GIVEN TASK = Render the records below as a JSON list of strings, one string per line with blank lines left out, from the first line of the records up to and including the line with "Transcribe the guitar". Include no other lines.

Data records:

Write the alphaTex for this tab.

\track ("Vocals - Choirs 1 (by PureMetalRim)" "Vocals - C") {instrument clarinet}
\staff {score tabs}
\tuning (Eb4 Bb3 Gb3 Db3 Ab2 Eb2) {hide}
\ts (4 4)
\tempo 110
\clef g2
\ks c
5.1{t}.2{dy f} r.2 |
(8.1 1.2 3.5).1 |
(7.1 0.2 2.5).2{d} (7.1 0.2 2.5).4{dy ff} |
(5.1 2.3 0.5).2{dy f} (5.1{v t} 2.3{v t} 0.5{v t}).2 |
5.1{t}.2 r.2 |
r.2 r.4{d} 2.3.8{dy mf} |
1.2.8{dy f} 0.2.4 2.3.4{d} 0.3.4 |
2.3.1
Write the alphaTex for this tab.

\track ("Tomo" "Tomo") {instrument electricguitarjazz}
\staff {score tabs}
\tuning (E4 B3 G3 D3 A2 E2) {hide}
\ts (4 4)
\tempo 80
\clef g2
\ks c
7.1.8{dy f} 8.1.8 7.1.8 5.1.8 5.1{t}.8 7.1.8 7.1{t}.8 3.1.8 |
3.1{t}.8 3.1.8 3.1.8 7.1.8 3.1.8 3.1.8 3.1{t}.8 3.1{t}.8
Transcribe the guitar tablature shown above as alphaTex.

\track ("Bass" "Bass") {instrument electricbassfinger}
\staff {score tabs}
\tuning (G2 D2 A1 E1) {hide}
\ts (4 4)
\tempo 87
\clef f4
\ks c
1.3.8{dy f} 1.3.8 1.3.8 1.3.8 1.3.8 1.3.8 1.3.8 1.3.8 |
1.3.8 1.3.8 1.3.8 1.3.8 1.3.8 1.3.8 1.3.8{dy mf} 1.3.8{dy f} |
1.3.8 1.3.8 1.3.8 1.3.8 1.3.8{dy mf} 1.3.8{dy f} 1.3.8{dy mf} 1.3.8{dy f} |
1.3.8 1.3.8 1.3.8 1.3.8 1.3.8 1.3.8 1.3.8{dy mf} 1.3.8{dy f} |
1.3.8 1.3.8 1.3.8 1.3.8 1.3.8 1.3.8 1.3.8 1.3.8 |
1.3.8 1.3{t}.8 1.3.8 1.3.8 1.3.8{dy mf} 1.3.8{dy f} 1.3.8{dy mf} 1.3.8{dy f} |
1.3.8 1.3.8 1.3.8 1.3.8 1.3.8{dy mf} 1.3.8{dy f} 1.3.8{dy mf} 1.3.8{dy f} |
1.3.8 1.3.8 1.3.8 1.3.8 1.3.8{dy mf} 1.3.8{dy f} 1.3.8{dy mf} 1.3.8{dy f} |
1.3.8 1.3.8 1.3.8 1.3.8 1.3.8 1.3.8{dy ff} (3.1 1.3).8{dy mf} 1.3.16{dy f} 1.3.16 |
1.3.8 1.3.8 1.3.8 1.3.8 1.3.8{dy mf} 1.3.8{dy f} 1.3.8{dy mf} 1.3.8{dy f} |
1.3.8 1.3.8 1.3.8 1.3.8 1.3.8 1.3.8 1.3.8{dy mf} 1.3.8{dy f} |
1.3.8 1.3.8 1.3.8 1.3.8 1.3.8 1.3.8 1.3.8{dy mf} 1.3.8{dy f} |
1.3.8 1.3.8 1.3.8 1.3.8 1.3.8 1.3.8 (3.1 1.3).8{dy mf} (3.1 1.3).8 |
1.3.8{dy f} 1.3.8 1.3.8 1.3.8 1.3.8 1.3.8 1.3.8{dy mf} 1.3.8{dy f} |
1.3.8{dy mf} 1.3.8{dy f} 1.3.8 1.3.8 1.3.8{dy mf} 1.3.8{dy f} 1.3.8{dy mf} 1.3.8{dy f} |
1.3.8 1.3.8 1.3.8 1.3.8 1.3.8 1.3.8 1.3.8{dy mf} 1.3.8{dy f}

SOLUTION FOR THIS TASK =
[
  "Write the alphaTex for this tab.",
  "\\track (\"Vocals - Choirs 1 (by PureMetalRim)\" \"Vocals - C\") {instrument clarinet}",
  "\\staff {score tabs}",
  "\\tuning (Eb4 Bb3 Gb3 Db3 Ab2 Eb2) {hide}",
  "\\ts (4 4)",
  "\\tempo 110",
  "\\clef g2",
  "\\ks c",
  "5.1{t}.2{dy f} r.2 |",
  "(8.1 1.2 3.5).1 |",
  "(7.1 0.2 2.5).2{d} (7.1 0.2 2.5).4{dy ff} |",
  "(5.1 2.3 0.5).2{dy f} (5.1{v t} 2.3{v t} 0.5{v t}).2 |",
  "5.1{t}.2 r.2 |",
  "r.2 r.4{d} 2.3.8{dy mf} |",
  "1.2.8{dy f} 0.2.4 2.3.4{d} 0.3.4 |",
  "2.3.1",
  "Write the alphaTex for this tab.",
  "\\track (\"Tomo\" \"Tomo\") {instrument electricguitarjazz}",
  "\\staff {score tabs}",
  "\\tuning (E4 B3 G3 D3 A2 E2) {hide}",
  "\\ts (4 4)",
  "\\tempo 80",
  "\\clef g2",
  "\\ks c",
  "7.1.8{dy f} 8.1.8 7.1.8 5.1.8 5.1{t}.8 7.1.8 7.1{t}.8 3.1.8 |",
  "3.1{t}.8 3.1.8 3.1.8 7.1.8 3.1.8 3.1.8 3.1{t}.8 3.1{t}.8",
  "Transcribe the guitar tablature shown above as alphaTex."
]